Mgr Ivan Jurkovic, observateur permanent du Saint-Siège auprès des Nations Unies et d’autres organisations internationales à Genève, est intervenu au Conseil des Aspects des droits de propriété intellectuelle liés au commerce (ADPIC) de l’Organisation mondiale du commerce (OMC), à Genève, le 16 octobre 2020.

Pour promouvoir le « dialogue constructif » souhaité par le pape François et lutter contre les « conséquences négatives potentielles du système actuel », le représentant du Saint-Siège a invité le Conseil des ADPIC à témoigner une « solidarité concrète » en accordant certaines dérogations concernant « la prévention, le confinement ou le traitement de la Covid-19 ».

Voici notre traduction de l’intervention de Mgr Ivan Jurkovic.

HG

Intervention de Mgr Ivan Jurkovic

Monsieur le Président,

Comme c’est la première fois que ma délégation prend la parole au cours de la présente session du Conseil des ADPIC, permettez-moi de commencer par vous féliciter pour votre accession à la présidence et par vous assurer du plein engagement du Saint-Siège.

Monsieur le Président,

Le pape François nous a récemment rappelé qu’ « une tragédie mondiale comme la pandémie de Covid-19 a momentanément ravivé le sentiment que nous sommes une communauté mondiale, tous dans le même bateau, où les problèmes d’une personne sont les problèmes de tous. Une fois de plus, nous avons réalisé que personne n’est sauvé seul ; nous ne pouvons être sauvés qu’ensemble ». (1)  Comme cela est apparu au cours des derniers mois et a été constamment rappelé par cette délégation, « l’accès à des médicaments abordables ne représente plus un défi uniquement pour les pays les moins avancés et les autres pays en développement ; c’est également devenu une question de plus en plus urgente pour les pays développés ». (2)

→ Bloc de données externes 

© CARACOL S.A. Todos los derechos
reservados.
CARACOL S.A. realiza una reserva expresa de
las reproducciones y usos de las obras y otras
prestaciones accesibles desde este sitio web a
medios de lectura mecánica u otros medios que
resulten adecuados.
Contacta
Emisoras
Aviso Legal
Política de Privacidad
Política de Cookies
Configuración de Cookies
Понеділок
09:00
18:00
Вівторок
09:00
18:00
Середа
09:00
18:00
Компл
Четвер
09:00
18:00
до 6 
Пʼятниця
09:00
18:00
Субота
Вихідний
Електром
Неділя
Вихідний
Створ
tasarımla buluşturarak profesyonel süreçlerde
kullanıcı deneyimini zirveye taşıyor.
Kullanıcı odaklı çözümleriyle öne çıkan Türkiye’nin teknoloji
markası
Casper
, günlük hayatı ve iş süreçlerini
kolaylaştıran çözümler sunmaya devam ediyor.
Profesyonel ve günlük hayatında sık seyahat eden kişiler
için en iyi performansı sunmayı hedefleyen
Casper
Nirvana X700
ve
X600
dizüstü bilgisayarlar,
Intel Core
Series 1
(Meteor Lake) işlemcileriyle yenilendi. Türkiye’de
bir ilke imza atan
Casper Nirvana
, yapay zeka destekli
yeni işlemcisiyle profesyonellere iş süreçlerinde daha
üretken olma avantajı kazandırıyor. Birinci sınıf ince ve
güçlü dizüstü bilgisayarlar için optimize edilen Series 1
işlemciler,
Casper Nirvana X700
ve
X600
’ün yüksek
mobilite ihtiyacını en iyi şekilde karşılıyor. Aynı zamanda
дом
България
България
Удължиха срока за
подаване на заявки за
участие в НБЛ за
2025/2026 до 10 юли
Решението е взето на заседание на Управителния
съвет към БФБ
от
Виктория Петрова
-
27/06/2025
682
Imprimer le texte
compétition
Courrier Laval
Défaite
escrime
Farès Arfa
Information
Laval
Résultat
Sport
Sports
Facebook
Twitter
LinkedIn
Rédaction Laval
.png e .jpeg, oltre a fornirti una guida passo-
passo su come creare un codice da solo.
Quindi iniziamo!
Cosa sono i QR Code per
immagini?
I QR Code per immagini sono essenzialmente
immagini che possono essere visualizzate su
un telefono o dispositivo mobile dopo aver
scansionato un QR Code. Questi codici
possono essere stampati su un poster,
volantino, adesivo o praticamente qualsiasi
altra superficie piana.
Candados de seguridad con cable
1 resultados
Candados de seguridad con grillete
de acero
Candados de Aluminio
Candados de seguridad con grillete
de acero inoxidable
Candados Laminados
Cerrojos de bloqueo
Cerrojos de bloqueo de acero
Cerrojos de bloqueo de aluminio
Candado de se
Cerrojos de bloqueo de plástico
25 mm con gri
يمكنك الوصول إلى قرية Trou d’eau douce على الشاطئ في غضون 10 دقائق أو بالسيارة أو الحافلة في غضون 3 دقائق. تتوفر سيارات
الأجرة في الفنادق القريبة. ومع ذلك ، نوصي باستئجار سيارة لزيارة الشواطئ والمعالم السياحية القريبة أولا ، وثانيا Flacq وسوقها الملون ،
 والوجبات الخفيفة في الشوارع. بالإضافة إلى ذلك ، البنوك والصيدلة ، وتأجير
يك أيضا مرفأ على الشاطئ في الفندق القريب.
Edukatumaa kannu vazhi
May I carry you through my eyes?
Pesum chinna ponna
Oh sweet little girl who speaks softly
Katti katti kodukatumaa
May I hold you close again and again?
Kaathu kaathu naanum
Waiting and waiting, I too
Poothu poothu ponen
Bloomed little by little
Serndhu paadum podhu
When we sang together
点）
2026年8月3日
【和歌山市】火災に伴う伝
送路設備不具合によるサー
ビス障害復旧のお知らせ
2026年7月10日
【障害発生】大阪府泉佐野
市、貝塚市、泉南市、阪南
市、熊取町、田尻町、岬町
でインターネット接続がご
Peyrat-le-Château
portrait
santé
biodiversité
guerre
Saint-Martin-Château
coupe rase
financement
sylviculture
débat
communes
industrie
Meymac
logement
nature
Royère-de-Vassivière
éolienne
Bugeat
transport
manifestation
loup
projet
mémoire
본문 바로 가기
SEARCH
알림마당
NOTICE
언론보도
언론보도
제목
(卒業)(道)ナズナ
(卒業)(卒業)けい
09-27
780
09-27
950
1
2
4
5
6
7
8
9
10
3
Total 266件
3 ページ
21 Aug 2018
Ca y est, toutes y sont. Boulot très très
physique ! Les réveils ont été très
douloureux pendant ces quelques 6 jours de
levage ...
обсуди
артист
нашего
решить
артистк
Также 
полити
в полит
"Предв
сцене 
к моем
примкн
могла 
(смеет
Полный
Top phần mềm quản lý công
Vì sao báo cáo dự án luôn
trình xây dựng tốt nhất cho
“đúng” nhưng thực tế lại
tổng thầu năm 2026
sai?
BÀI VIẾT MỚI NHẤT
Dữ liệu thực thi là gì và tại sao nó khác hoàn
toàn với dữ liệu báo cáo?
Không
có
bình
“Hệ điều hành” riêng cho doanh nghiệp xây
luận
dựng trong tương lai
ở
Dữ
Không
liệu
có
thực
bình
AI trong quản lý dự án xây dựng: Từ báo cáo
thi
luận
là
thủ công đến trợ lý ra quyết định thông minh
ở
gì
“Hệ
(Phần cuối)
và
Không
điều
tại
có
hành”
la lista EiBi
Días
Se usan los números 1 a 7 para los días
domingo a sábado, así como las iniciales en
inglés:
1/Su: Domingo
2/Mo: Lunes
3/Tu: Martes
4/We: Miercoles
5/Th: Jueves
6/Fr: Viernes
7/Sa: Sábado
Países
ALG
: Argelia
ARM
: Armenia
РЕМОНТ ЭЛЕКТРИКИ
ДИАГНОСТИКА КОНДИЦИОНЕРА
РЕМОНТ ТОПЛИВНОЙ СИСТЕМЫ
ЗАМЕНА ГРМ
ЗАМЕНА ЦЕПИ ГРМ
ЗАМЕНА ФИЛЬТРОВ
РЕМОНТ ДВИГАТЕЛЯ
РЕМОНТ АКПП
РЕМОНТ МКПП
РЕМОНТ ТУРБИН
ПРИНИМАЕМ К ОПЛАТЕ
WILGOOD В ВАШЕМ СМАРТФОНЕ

Dans le contexte de l’urgence mondiale actuelle, il est important pour la communauté internationale dans son ensemble, et pour les membres de l’OMC en particulier, de travailler ensemble pour garantir que les droits de propriété intellectuelle, tels que les brevets, les dessins industriels, les droits d’auteur et la protection des informations non divulguées, ne créent pas « d’obstacles à l’accès en temps utile à des produits médicaux abordables, notamment les vaccins et les médicaments, ou à l’intensification de la recherche, du développement, de la fabrication et de la fourniture de produits médicaux essentiels pour lutter contre la Covid-19 ». (3)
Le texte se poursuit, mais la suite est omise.